------ INFORMATION PROVIDED

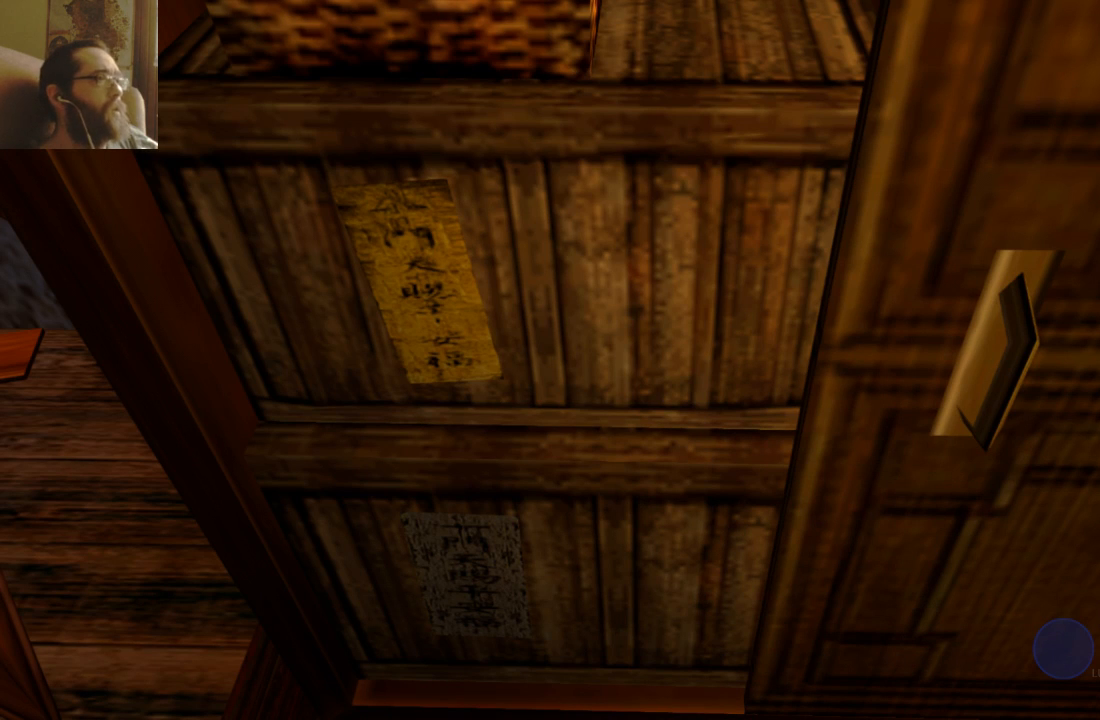
{"buttons": [], "left_stick": "down-left", "right_stick": "center", "events": [[200, "left_stick", "center"], [267, "left_stick", "down-left"]]}
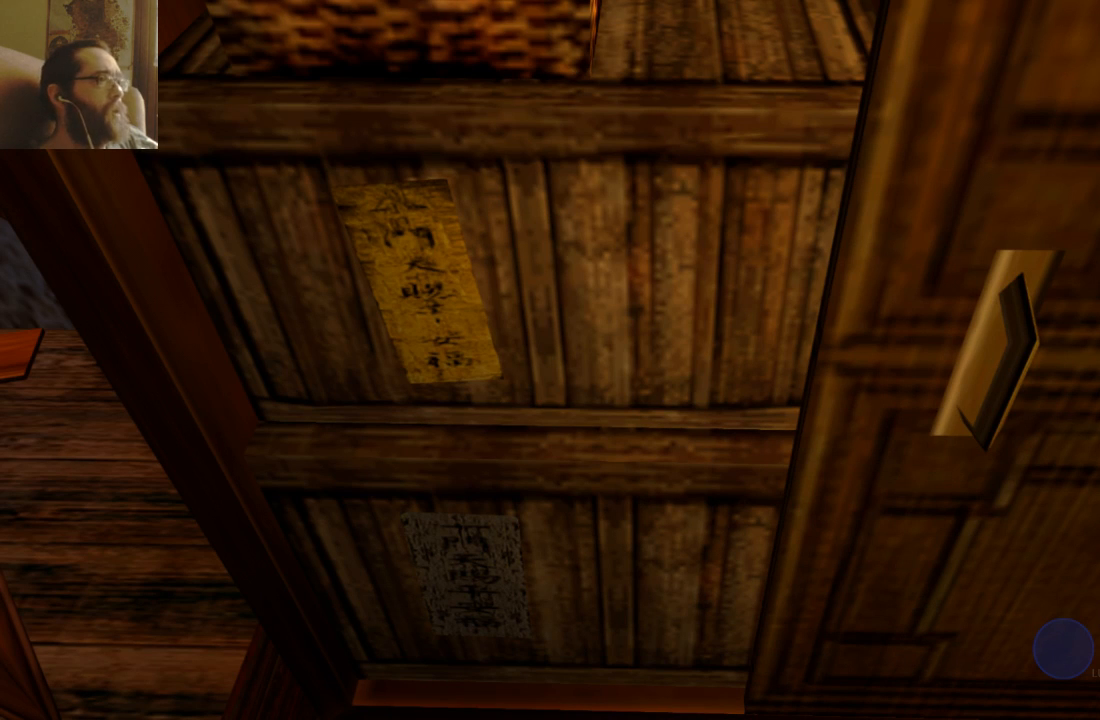
{"buttons": [], "left_stick": "left", "right_stick": "center", "events": [[67, "left_stick", "down"], [200, "left_stick", "right"], [333, "left_stick", "up"], [433, "left_stick", "left"]]}
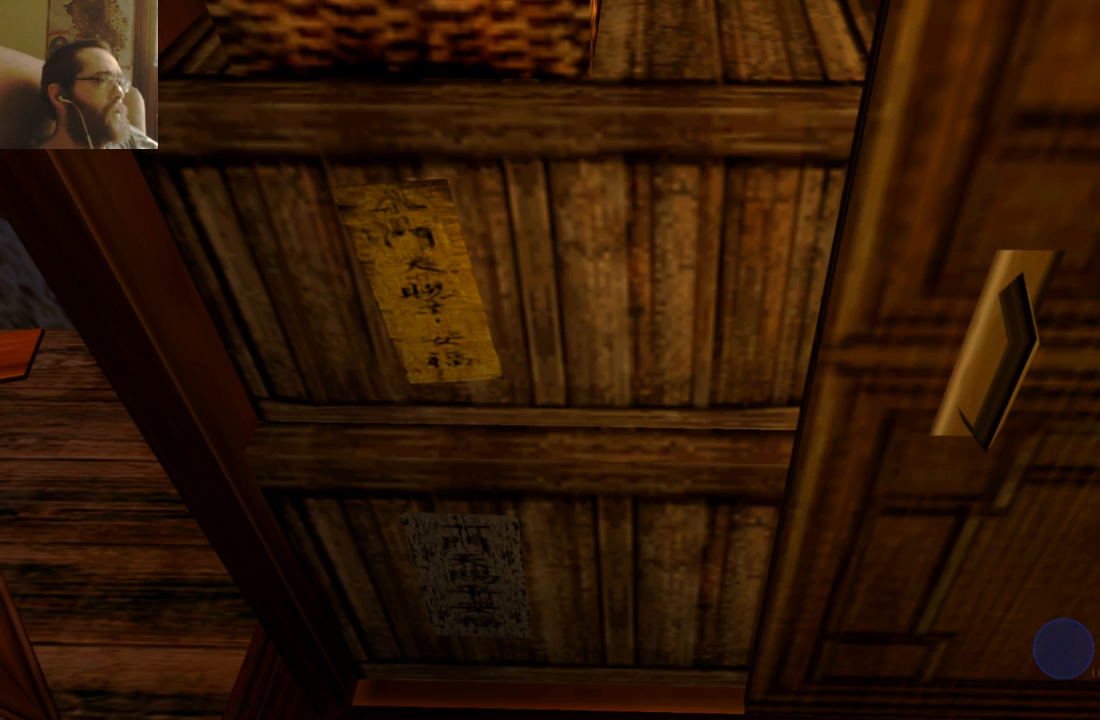
{"buttons": [], "left_stick": "center", "right_stick": "center", "events": [[33, "left_stick", "down"], [100, "left_stick", "down-right"], [200, "left_stick", "center"]]}
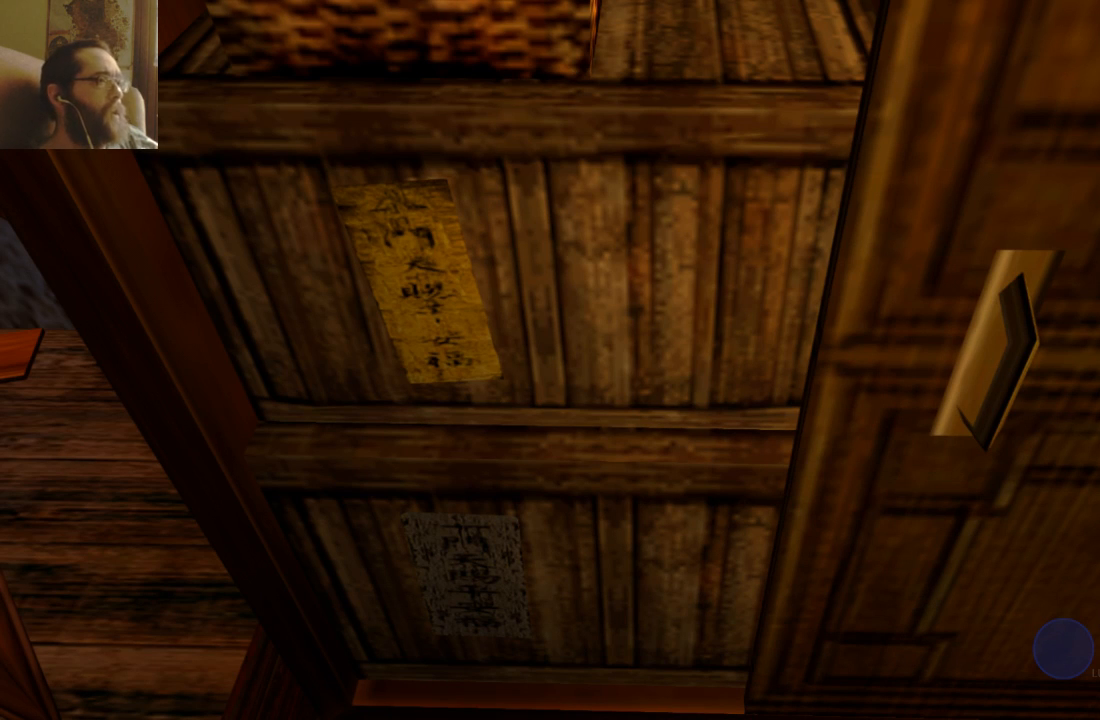
{"buttons": [], "left_stick": "center", "right_stick": "center", "events": []}
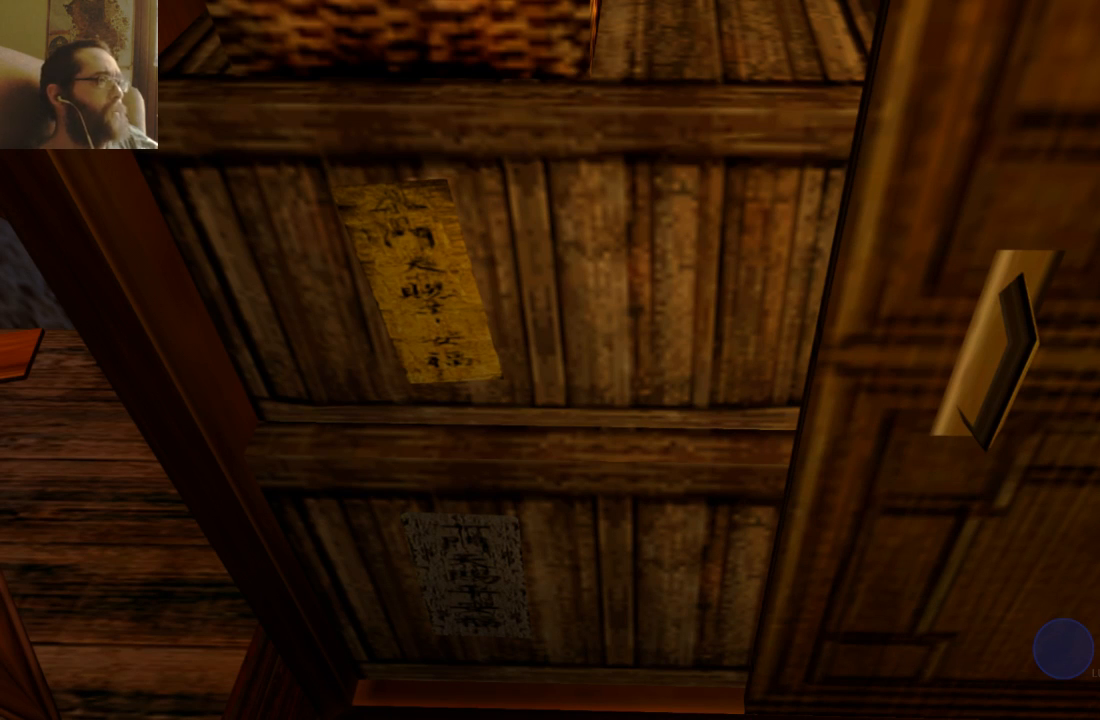
{"buttons": [], "left_stick": "center", "right_stick": "center", "events": []}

------------

* _TASK INSTRUCTIONS_
Make an exact copy of the data, leaving its pictures out.

* _EXERCISE ANSWER_
{"buttons": [], "left_stick": "down-left", "right_stick": "center", "events": [[200, "left_stick", "center"], [267, "left_stick", "down-left"]]}
{"buttons": [], "left_stick": "left", "right_stick": "center", "events": [[67, "left_stick", "down"], [200, "left_stick", "right"], [333, "left_stick", "up"], [433, "left_stick", "left"]]}
{"buttons": [], "left_stick": "center", "right_stick": "center", "events": [[33, "left_stick", "down"], [100, "left_stick", "down-right"], [200, "left_stick", "center"]]}
{"buttons": [], "left_stick": "center", "right_stick": "center", "events": []}
{"buttons": [], "left_stick": "center", "right_stick": "center", "events": []}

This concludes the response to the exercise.